**WHAT YOU NEED TO DO**
• a. In the text on Carlsberg's competitive environment, what was Carlsberg's CAPEX to sales ratio in 2017?
• b. Go on with the text on Carlsberg's competitive environment, starting after its last sentence.

**TEXT BLOCK**
■ ■ ■

In document Valuation of Carlsberg A/S (Sider 53-61)

Figure 9: Porter's Five Forces; own creation

In the following we will analyze the competitive environment of Carlsberg.

5.2.1 Threat of New Entrants

To enter the brewing industry and become a large manufacturer high capital investments are required. The estimated cost to build a production site with a production capacity of 6,5 to 8 million hl of beer per year amount to approximately DKK 1511 million (Elzinga, 2000). To set that in reference, Carlsberg’s largest brewing facility has a production capacity of 8,6 million hl of beer a year. The brewery is one of eight company-owned Russian production sites servicing the demand of 29,8 million hl of Carlsberg’s beer in Russia (Carlsberg prospectus, 2017). This example shows that becoming a national scaled brewer takes not only heavy investments in production facilities but additionally investments in raw materials and workforce have to be considered. Moreover, the average capital expenditure (CAPEX) of the four largest brewing companies worldwide amount to DKK 10,7 billion in 2017 which represents a slight decrease by 9 percent compared to the previous year. Carlsberg’s CAPEX is below that average and totals around DKK 4,1 billion in 2017. The application of the CAPEX to sales ratio gives insight in the required level of net revenue to be reinvested to keep the company in business. The ratios of the four largest breweries range between 7,7 and 3,1 percent in 2017, whereas Carlsberg has the third highest CAPEX to sales ratio with 6,1 percent. The underlying facts indicate that new entrants have to raise high capital investments when aiming for the position as a national brewery (Carlsberg annual report, 2016, 2017; Heineken annual report, 2016, 2017; AB InBev annual report, 2016, 2017; China Resources Beer (Holdings) Company Limited annual report, 2016, 2017)20.

■ ■ ■

**GIVEN RECORDS**
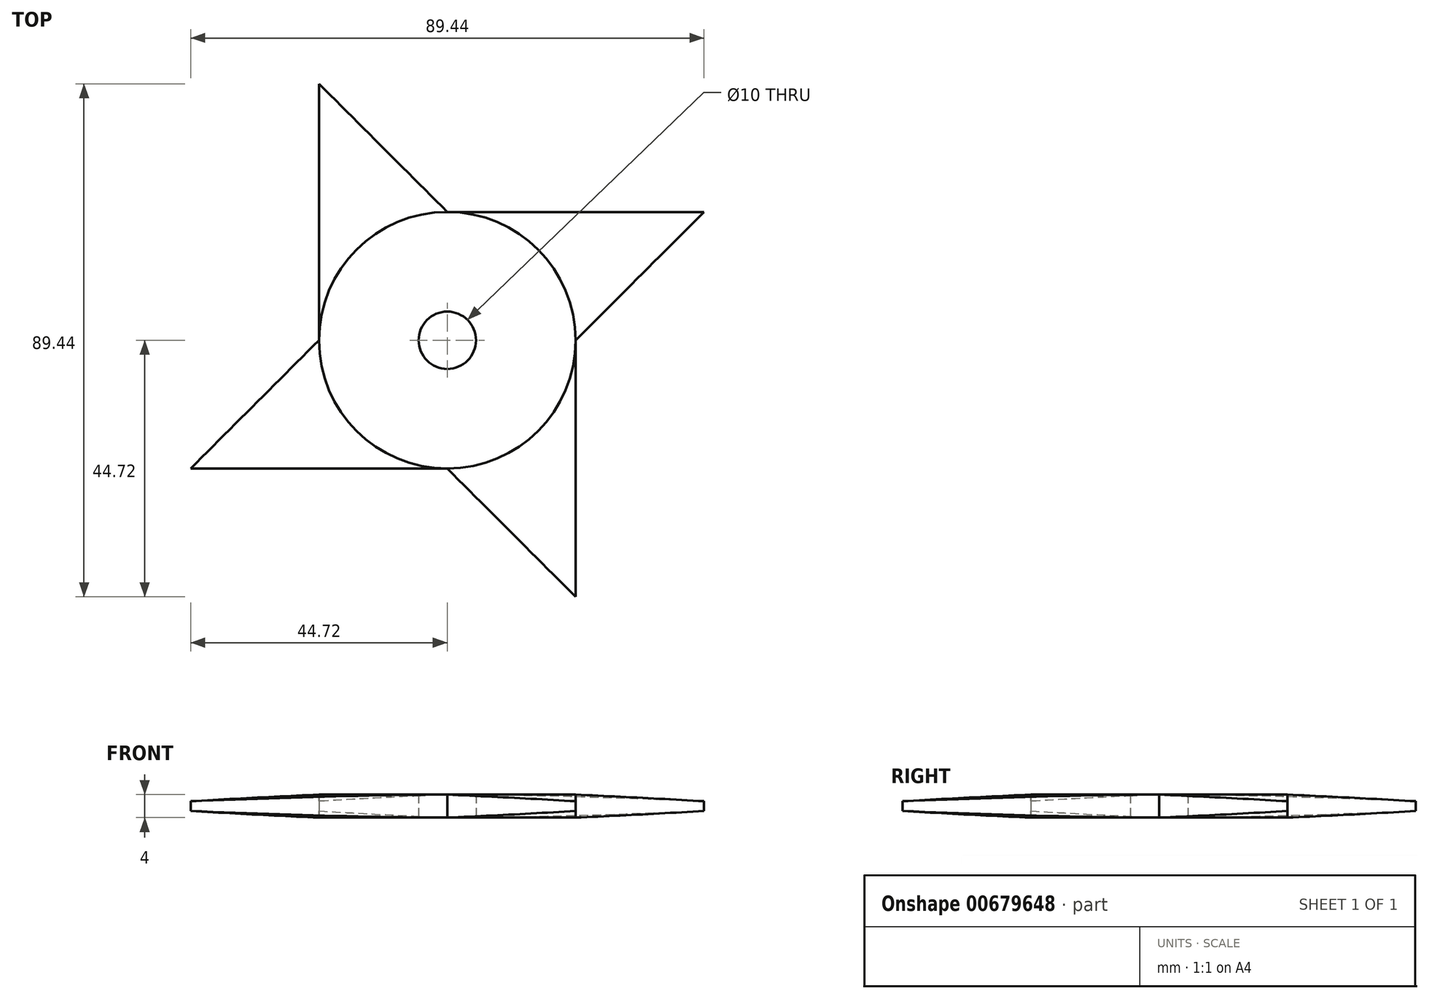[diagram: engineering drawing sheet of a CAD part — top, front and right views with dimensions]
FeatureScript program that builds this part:
annotation { "Feature Type Name" : "Feature", "Feature Type Description" : "" }
export const myFeature = defineFeature(function(context is Context, id is Id, definition is map)
    precondition{}
    {
        {
            var Q0;
            Q0=qCreatedBy(makeId("Top.planeOp"),FACE);
            var sketch = newSketch(context, id + "F0", { "sketchPlane" : qUnion([Q0])});
            skLineSegment(sketch, "E0.bottom", {"start": v(0, 0) * mm, "end": v(-22.36, 0) * mm});
            skLineSegment(sketch, "E0.left", {"start": v(0, 0) * mm, "end": v(0, 22.36) * mm});
            skLineSegment(sketch, "E0.right", {"start": v(-22.36, 0) * mm, "end": v(-22.36, 22.36) * mm});
            skLineSegment(sketch, "E1", {"start": v(-22.36, 22.36) * mm, "end": v(-22.36, 44.72) * mm});
            skLineSegment(sketch, "E2", {"start": v(-22.36, 44.72) * mm, "end": v(0, 22.36) * mm});
            skLineSegment(sketch, "E3.bottom", {"start": v(0, 22.36) * mm, "end": v(22.36, 22.36) * mm});
            skLineSegment(sketch, "E3.top", {"start": v(0, 0) * mm, "end": v(22.36, 0) * mm});
            skLineSegment(sketch, "E3.left", {"start": v(0, 22.36) * mm, "end": v(0, 0) * mm});
            skLineSegment(sketch, "E4.MirrorCS", {"start": v(0, -22.36) * mm, "end": v(0, 0) * mm});
            skLineSegment(sketch, "E5.MirrorCS", {"start": v(0, -22.36) * mm, "end": v(-22.36, -22.36) * mm});
            skLineSegment(sketch, "E6.MirrorCS", {"start": v(22.36, -22.36) * mm, "end": v(22.36, 0) * mm});
            skLineSegment(sketch, "E7", {"start": v(22.36, 22.36) * mm, "end": v(44.72, 22.36) * mm});
            skLineSegment(sketch, "E8", {"start": v(44.72, 22.36) * mm, "end": v(22.36, 0) * mm});
            skLineSegment(sketch, "E9", {"start": v(22.36, -22.36) * mm, "end": v(22.36, -44.72) * mm});
            skLineSegment(sketch, "E10", {"start": v(22.36, -44.72) * mm, "end": v(0, -22.36) * mm});
            skLineSegment(sketch, "E11", {"start": v(-22.36, -22.36) * mm, "end": v(-44.72, -22.36) * mm});
            skLineSegment(sketch, "E12", {"start": v(-44.72, -22.36) * mm, "end": v(-22.36, 0) * mm});
            skCircle(sketch, "E13", {"center": v(0, 0) * mm, "radius": 5 * mm});
            skSolve(sketch);
        }
        {
            var Q0;
            {var subQ1=sQuery(id+"F0.wireOp",EDGE,"E3.bottom");Q0=makeQuery(id+"F0.imprint","IMPRINT",FACE,{"disambiguationData":[TD([[makeQuery(id+"F0.imprint","IMPRINT",EDGE,{"derivedFrom":subQ1}),-1.0]])]});}
            var Q1;
            {var subQ1=sQuery(id+"F0.wireOp",EDGE,"E0.right");Q1=makeQuery(id+"F0.imprint","IMPRINT",FACE,{"disambiguationData":[TD([[makeQuery(id+"F0.imprint","IMPRINT",EDGE,{"derivedFrom":subQ1}),-1.0]])]});}
            var Q2;
            {var subQ0=sQuery(id+"F0.wireOp",EDGE,"E5.MirrorCS");Q2=makeQuery(id+"F0.imprint","IMPRINT",FACE,{"disambiguationData":[TD([[makeQuery(id+"F0.imprint","IMPRINT",EDGE,{"derivedFrom":subQ0}),-1.0]])]});}
            var Q3;
            {var subQ0=sQuery(id+"F0.wireOp",EDGE,"E6.MirrorCS");Q3=makeQuery(id+"F0.imprint","IMPRINT",FACE,{"disambiguationData":[TD([[makeQuery(id+"F0.imprint","IMPRINT",EDGE,{"derivedFrom":subQ0}),1.0]])]});}
            extrude(context, id + "F1", {"entities" : qUnion([Q0, Q1, Q2, Q3]), "endBound" : BoundingType.SYMMETRIC, "depth" : 4 * mm, "offsetDistance" : 25.4 * mm});
        }
        {
            var Q0;
            Q0=qCreatedBy(makeId("Right.planeOp"),FACE);
            var sketch = newSketch(context, id + "F2", { "sketchPlane" : qUnion([Q0])});
            skLineSegment(sketch, "E14", {"start": v(-22.36, 2) * mm, "end": v(-70.62, 2) * mm});
            skLineSegment(sketch, "E15", {"start": v(-70.62, 2) * mm, "end": v(-70.62, -2) * mm});
            skLineSegment(sketch, "E16", {"start": v(-70.62, -2) * mm, "end": v(-22.36, -2) * mm});
            skLineSegment(sketch, "E17", {"start": v(-22.36, -2) * mm, "end": v(-22.36, 2) * mm});
            skLineSegment(sketch, "E18", {"start": v(-70.62, 0) * mm, "end": v(-22.36, 2) * mm});
            skLineSegment(sketch, "E19", {"start": v(-22.36, -2) * mm, "end": v(-70.62, 0) * mm});
            skSolve(sketch);
        }
        {
            var Q0;
            {var subQ0=sQuery(id+"F2.wireOp",EDGE,"E14");Q0=makeQuery(id+"F2.imprint","IMPRINT",FACE,{"disambiguationData":[TD([[makeQuery(id+"F2.imprint","IMPRINT",EDGE,{"derivedFrom":subQ0}),1.0]])]});}
            var Q1;
            {var subQ0=sQuery(id+"F2.wireOp",EDGE,"E16");Q1=makeQuery(id+"F2.imprint","IMPRINT",FACE,{"disambiguationData":[TD([[makeQuery(id+"F2.imprint","IMPRINT",EDGE,{"derivedFrom":subQ0}),1.0]])]});}
            var Q2;
            Q2=makeQuery(id+"F1.opExtrude","CAP_EDGE",EDGE,{"disambiguationData":[OSD([sQuery(id+"F0.wireOp",EDGE,"E13")])],"isStart":false});
            revolve(context, id + "F3", {"operationType" : NewBodyOperationType.REMOVE, "entities" : qUnion([Q0, Q1]), "axis" : qUnion([Q2]), "revolveType" : RevolveType.FULL, "oppositeDirection" : true});
        }
    });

■ ■ ■

**RESPONSES TO THE TASKS**
• a. 6,1 percent

• b.
20 Calculation of CAPEX of the top four beer producers in appendix 21

Additionally, breweries producing in large volumes are able to generate economies of scale. This ability to generate cost savings when the absolute volume per period increases and therefore unit cost decreases, creates an advantage for large breweries. This advantage is especially important for mainstream beer with low differentiation as lacking product differentiation increases the bargaining power of customers leading to a decrease in profit margin. Furthermore, economies of scale do not only exist in production but also in marketing, purchasing and distribution. Big players know how to exploit and generate further competitive advantage (Porter, 1979).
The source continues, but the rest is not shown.